From these factors, you can figure out how quickly the fault will be healed. During that time, there is some chance of losing r-1 more disks (where r is the replication). Since we can assume that at least some of the bits on the original lost stripe are found on every disk stripe in the cluster, losing these additional disks during the recovery time has a high probability of causing data loss.

Calculating the Rate for Data Loss Events

The probability of r-1 additional failures tells you the probability that any given disk failure will lead to data loss. The original failure rate will tell you roughly how many disk failures to expect in a year. Together, these calculations will give you the rate for data loss events. For general usage, I like to see a mean time between data loss (MTDL) greater than a century for sure, and preferably at or above 1000 years. With pretty reasonable assumptions about disk failure rates, 1 replica in a cluster gives <1 year MTDL, 2 gives about 10 years or so, and 3 replicas in a cluster provides >100 years MTDL.

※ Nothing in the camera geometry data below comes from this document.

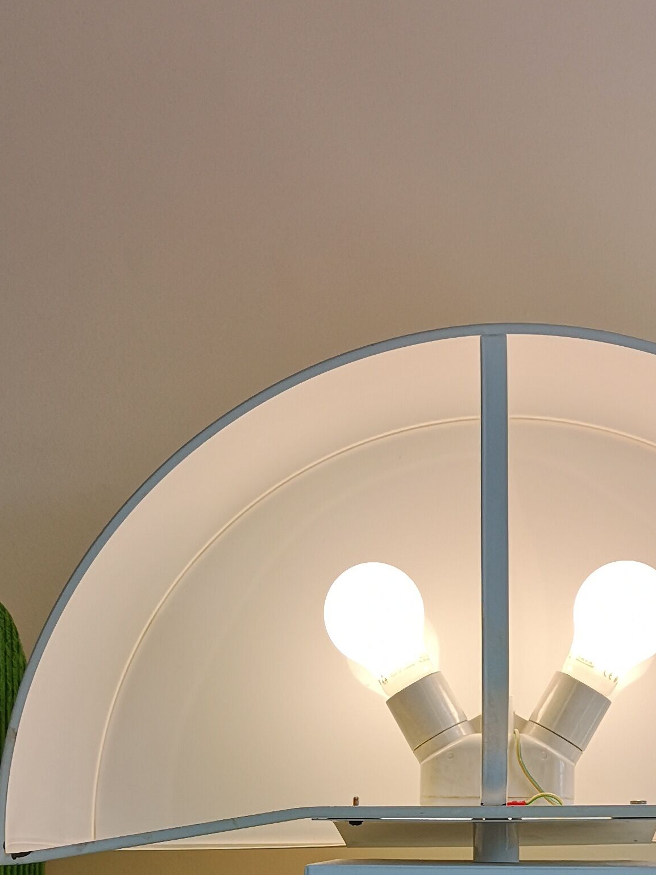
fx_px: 1617
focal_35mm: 64
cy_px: 876
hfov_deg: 22.8
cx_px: 455
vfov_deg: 28.4
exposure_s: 1/197
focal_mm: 3.95
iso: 50
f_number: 1.8
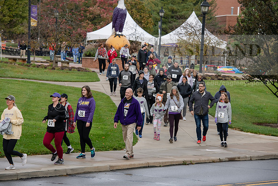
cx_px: 139
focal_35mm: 150
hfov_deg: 13.7
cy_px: 93
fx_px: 1159
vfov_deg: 9.2
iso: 640
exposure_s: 1/500
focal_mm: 150
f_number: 6.3
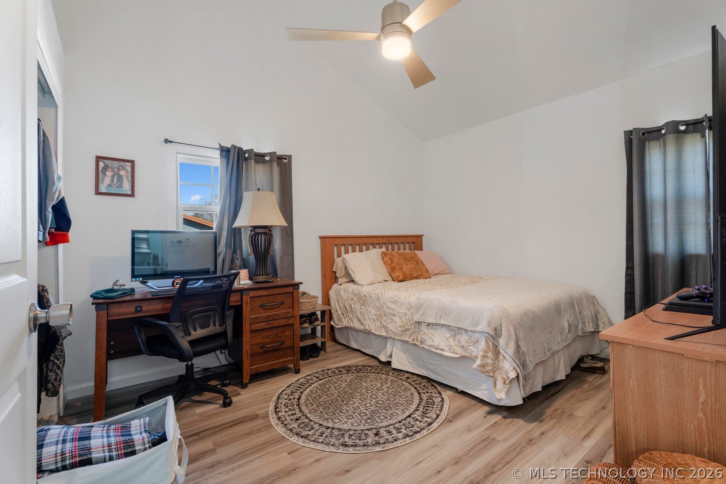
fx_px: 323
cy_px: 242
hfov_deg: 96.7
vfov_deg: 73.7
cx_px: 363
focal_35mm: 16
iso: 160
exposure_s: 1/1.67
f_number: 8
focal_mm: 16
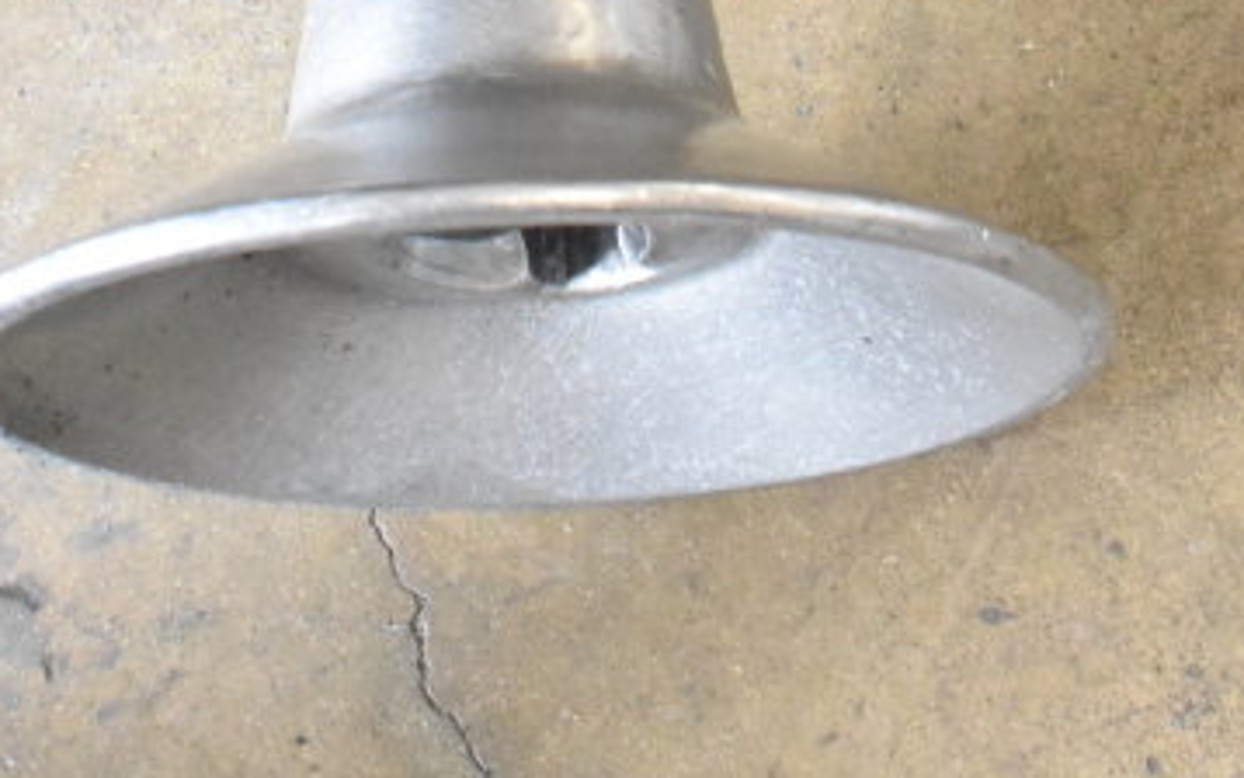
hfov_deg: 24.0
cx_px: 466
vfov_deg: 13.6
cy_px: -630
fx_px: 2917
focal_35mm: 86
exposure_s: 1/125
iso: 6400
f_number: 6.3
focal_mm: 22
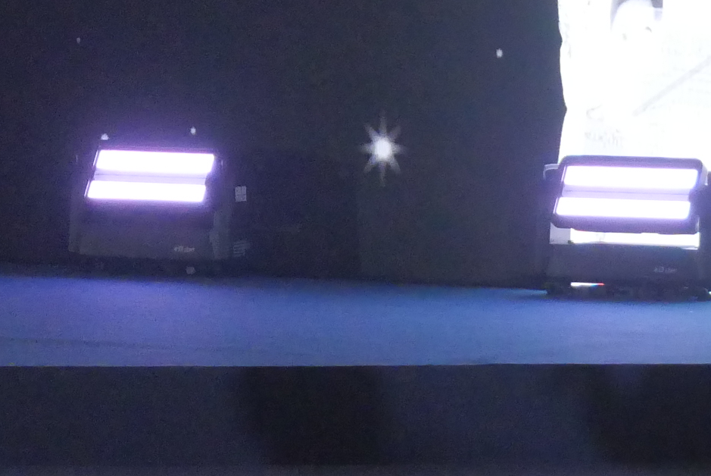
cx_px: -314
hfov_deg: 8.2
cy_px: -301
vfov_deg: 5.6
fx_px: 4843
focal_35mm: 245
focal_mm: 30
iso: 3200
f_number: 4.9
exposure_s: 1/100
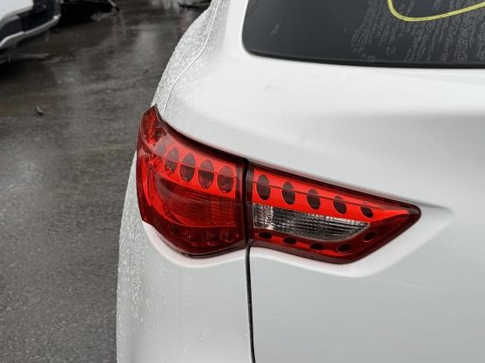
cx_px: 273
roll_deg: +0.8
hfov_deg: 28.2
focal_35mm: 69
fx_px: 966
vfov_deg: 21.3
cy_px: 167
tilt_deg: -16.3
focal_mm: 6.86
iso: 64
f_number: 1.78
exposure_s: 1/477
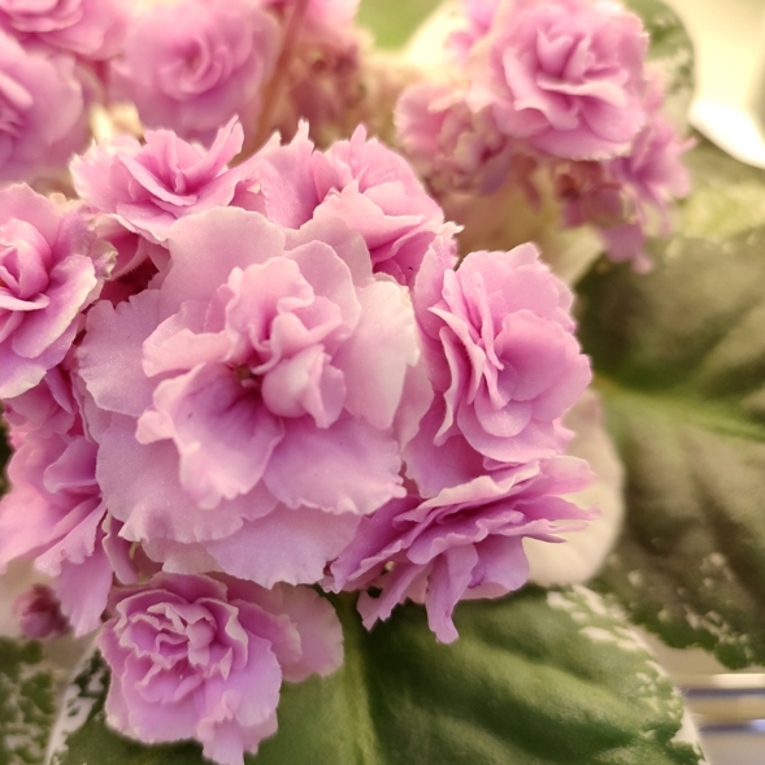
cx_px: 275
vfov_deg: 54.0
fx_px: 750
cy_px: 377
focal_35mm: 30
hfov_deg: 53.3
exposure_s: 1/100
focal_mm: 6.04
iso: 378
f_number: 1.9
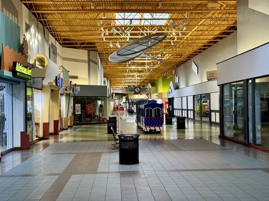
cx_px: 134
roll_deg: +0.4
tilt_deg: -0.2
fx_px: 373
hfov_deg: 39.7
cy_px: 100
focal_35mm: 48
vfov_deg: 30.3
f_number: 1.78
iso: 160
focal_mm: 6.86
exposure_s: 1/60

You also need to think about chassis loss in similar terms. Unless there are a very large number of disks (larger than you can reasonably do with HDFS, but not more than is practical with MapR-FS), chassis loss is a very small contributor to MTDL.

The Case for Building a Discrete Event Simulation Model

The approximation above has problems when you have very few nodes, where there is synchronization in replica location, or where the replicas are concentrated on a few machines. To obtain a really good estimate, you need to build a complete discrete event emulation model that takes into account your data placement and replication policies, as well as the details of your particular system and hardware setup. This allows you to study/analyze the performance without actually running the algorithms on an actual cluster.

For instance, MapR typically gives you a maintenance window on the first failure before replicating data on a downed node, but then it knocks the doors down to replicate the data if there is a second failure. That behavior isn't captured well in the original argument above. I have built such a simulator and can vouch for the fact that it is a pretty significant piece of work.